Breast cancer as you all may know, is one of the most prevalent cancers affecting women worldwide. Early detection is key to making it curable - and while there are many machine learning models built to detect tumors from mammogram images, there’s a crucial step that often gets overlooked. Most existing models stop at tumor detection, but what comes after detection is just as important: localizing the tumor in the actual 3D space of the breast using 2D projections from different views (like MLO and CC). Radiologists are trained to mentally map these 2D views into a 3D understanding, identifying the tumor’s position using reference points like clock positions and quadrants. This process is complex, time-consuming, and prone to human variation - yet it’s critical for determining treatment strategies like surgery or biopsy.

The project was aimed to explore ways of automating or assisting this localization step. While I can’t go into full technical detail due to ongoing research constraints, our focus was on understanding and modeling the process radiologists use to infer tumor location from multiple 2D views, and how that could be translated into a computational approach.

Things I Learned

First off, this was my first real AI related project. Yes, I’d played around with the basics - linear/logistic regression, KNN, Neural Networks the usual textbook stuffs - but this was the first time I had to actually build something that could be used in a real-world medical scenario. I was, and still am a beginner to the world of Python and its libraries. Coming from mostly a web development background, this was a whole different beast to tackle. It took me quite a few days to even think of an approach, that too with lots and lots of binge watching youtube tutorials.

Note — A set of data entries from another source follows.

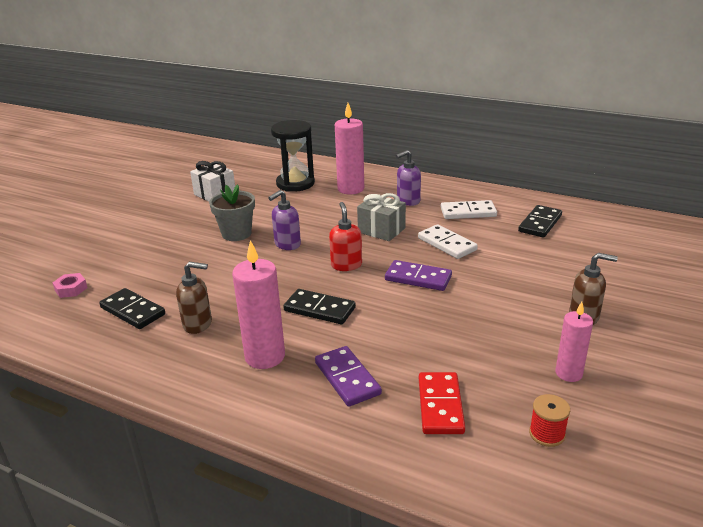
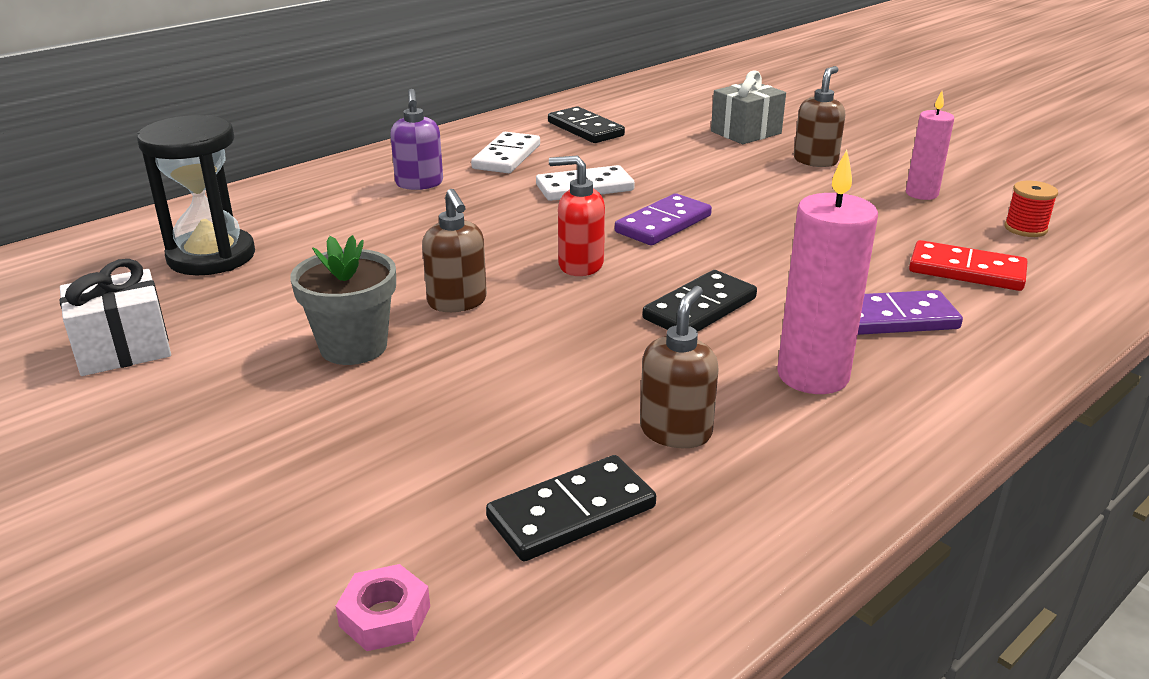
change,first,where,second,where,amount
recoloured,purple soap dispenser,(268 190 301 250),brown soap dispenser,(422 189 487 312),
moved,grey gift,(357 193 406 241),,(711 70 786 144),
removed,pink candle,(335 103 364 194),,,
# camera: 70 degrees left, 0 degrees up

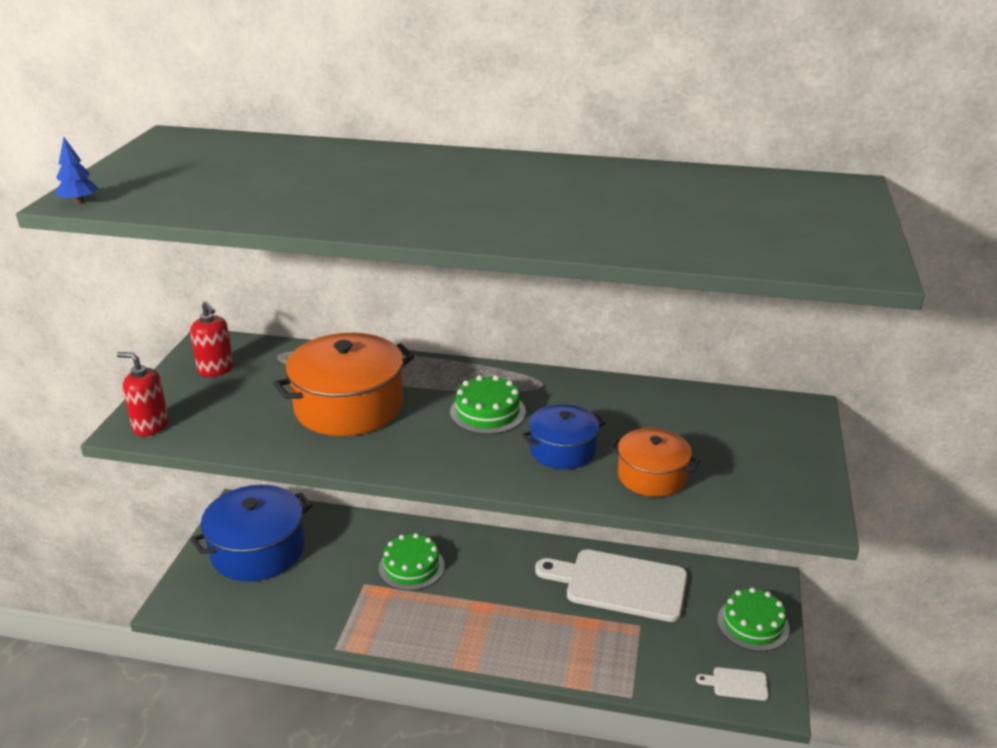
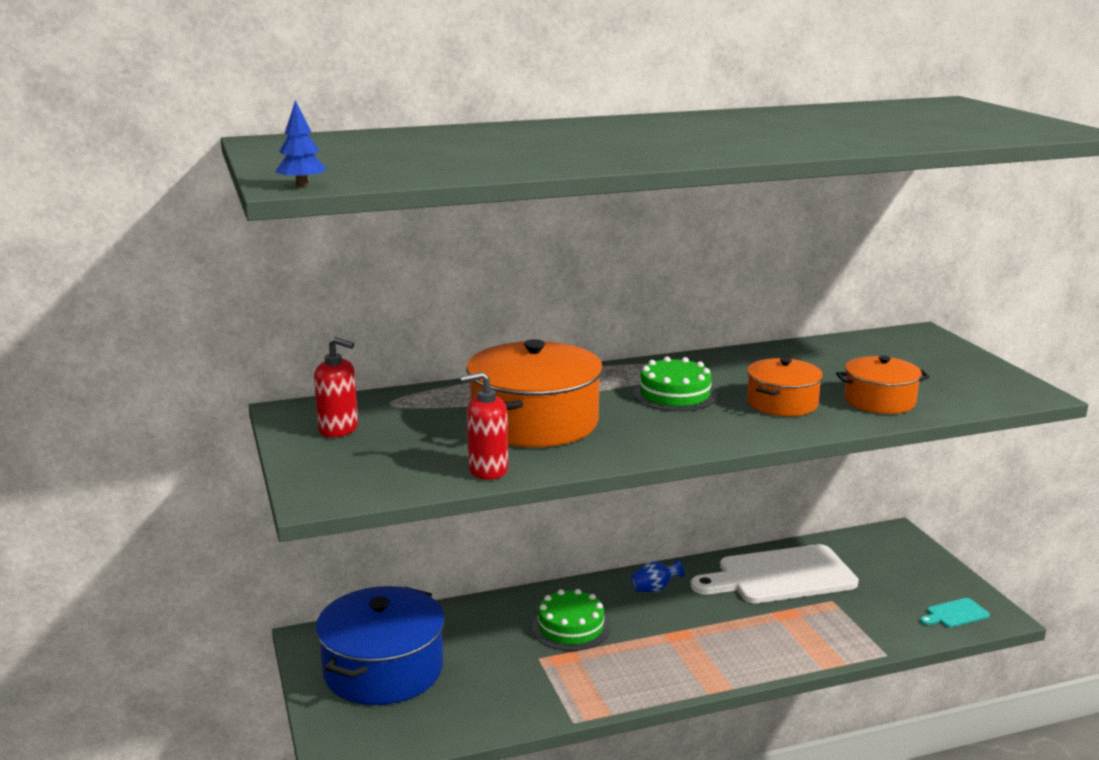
change,first,where,second,where,amount
moved,red soap dispenser,(117 352 169 436),,(460 372 508 480),
added,,,blue vase,(631 559 684 592),
recoloured,blue pot,(521 404 605 469),orange pot,(747 358 823 416),
recoloured,white cutting board,(696 667 769 701),turquoise cutting board,(920 598 990 628),
removed,green cake,(717 587 789 652),,,
# camera: 30 degrees left, 10 degrees down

Fun and Quickly Boring: The Annotation Work

As for any AI related projects, data is the fuel, and turns out getting that data in the right form is… not so great of an experience. Our mentor sourced anonymized mammogram data from a local hospital and gave us a pre-processed version. But that didn’t mean it was ready for models - we had to annotate it.. I called the whole process of annotating the data “Fun”, only because it was my first time, and it kinda felt interesting at beginning. But after a while, it became a test of patience.

And Finally, Python… Again

Just like any other AI project, Python is like the first and mostly the only language used. It’s not just about the easy or told so (not to me personally) syntax, but it’s about thinking in terms of data transformations, vectorized operations etc. The latter point makes more sense, as you wouldn’t want to keep implementing your own set of string/data manipulation techniques in C/C++ or so languages. Libraries like Numpy, Pandas, CV2, Matplotlib, Scikit learn etc. became my new toolbox. But well I guess I will never going to get fully comfortable with those.

Why Does It Matter

This wasn’t just a project about models or data - it was like a crash course in AI, in understanding domain-specific challenges. It pushed me out of my comfort zone, taught me to think differently, and made me realize how much I still have to learn.